● **Problem to solve**
Repeat the listing below in full and exactly, but without its pictures.

● **Supplied data**
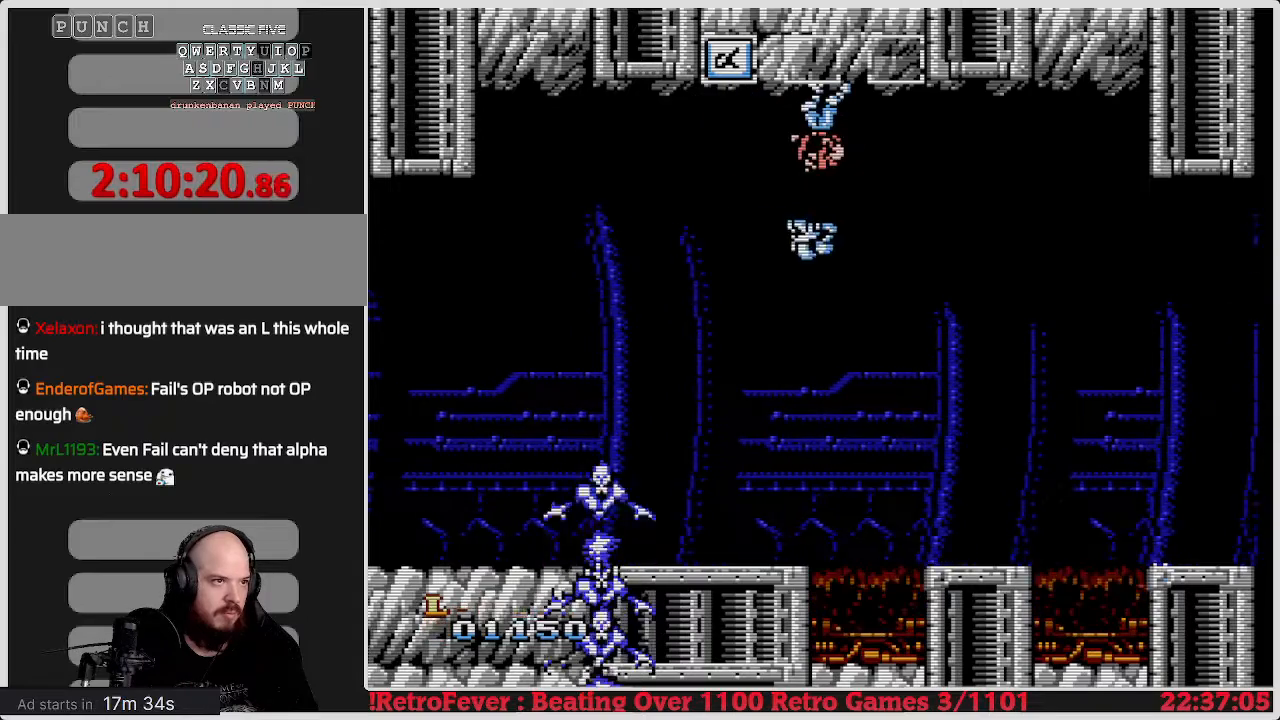
{"buttons": [], "events": [[200, "DPAD_LEFT", "up"], [283, "B", "down"], [450, "B", "up"]]}
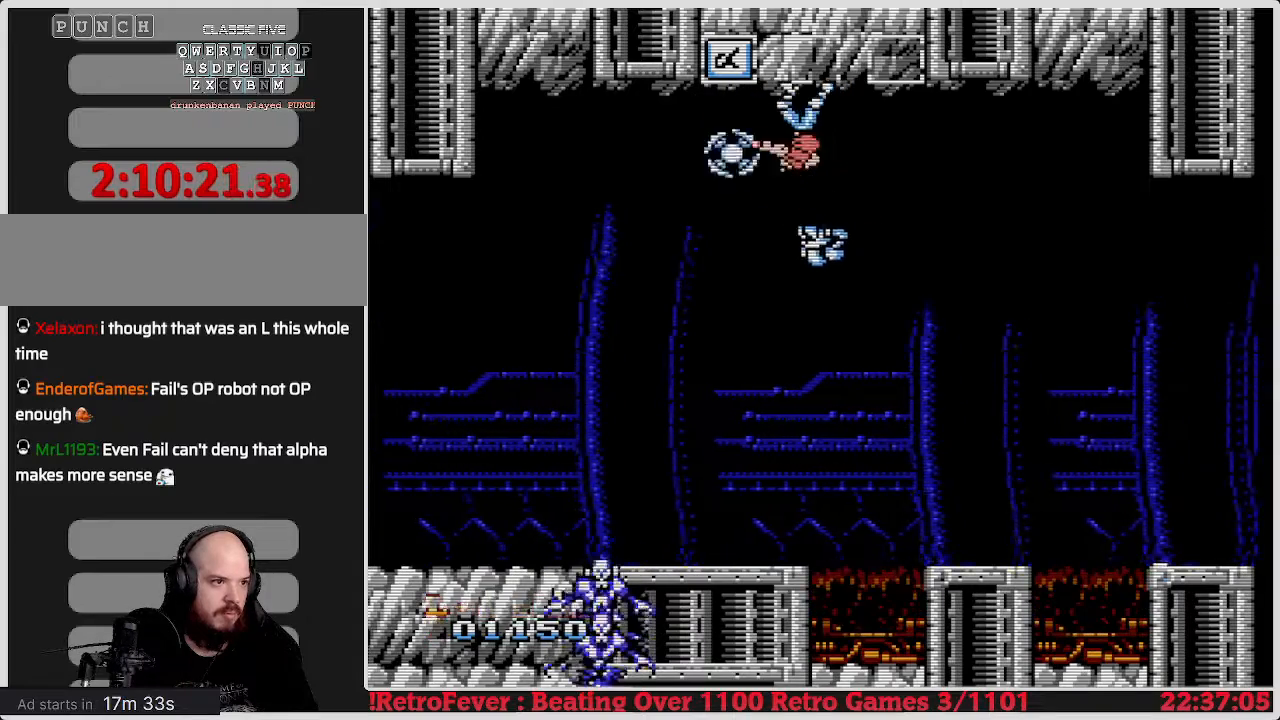
{"buttons": ["DPAD_RIGHT"], "events": [[83, "DPAD_RIGHT", "down"]]}
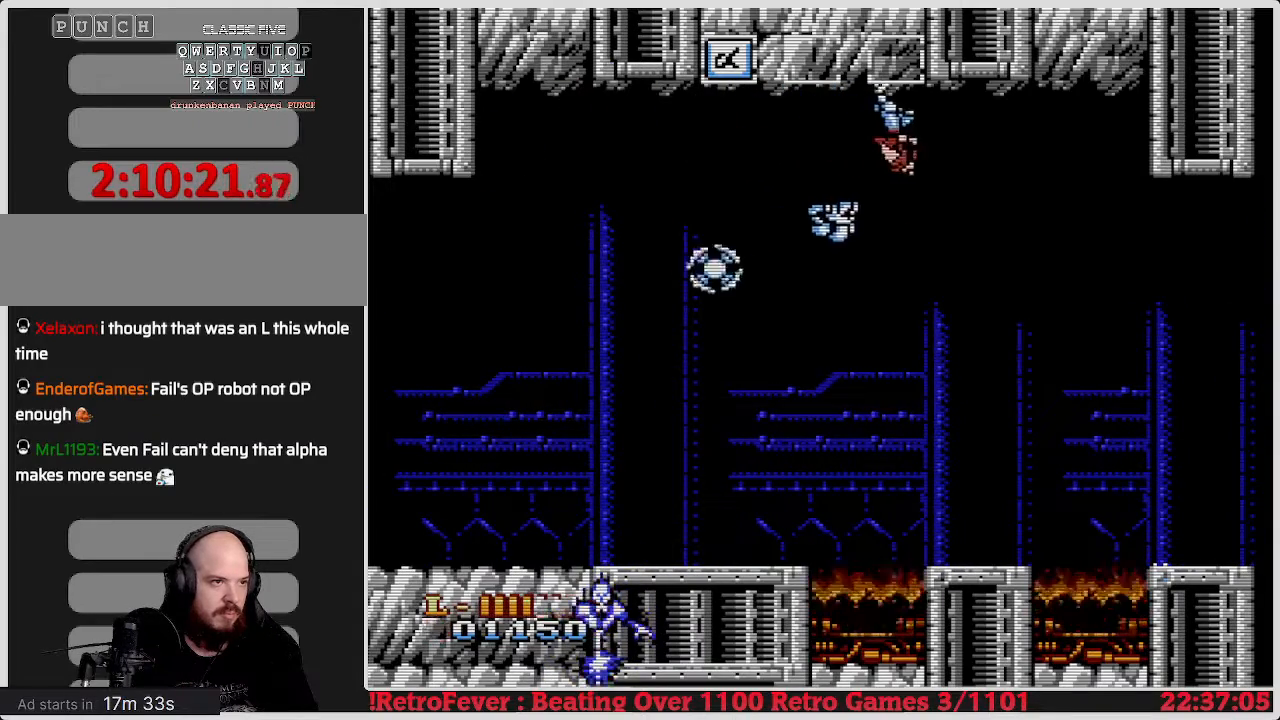
{"buttons": ["DPAD_RIGHT"], "events": []}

● **The answer**
{"buttons": [], "events": [[200, "DPAD_LEFT", "up"], [283, "B", "down"], [450, "B", "up"]]}
{"buttons": ["DPAD_RIGHT"], "events": [[83, "DPAD_RIGHT", "down"]]}
{"buttons": ["DPAD_RIGHT"], "events": []}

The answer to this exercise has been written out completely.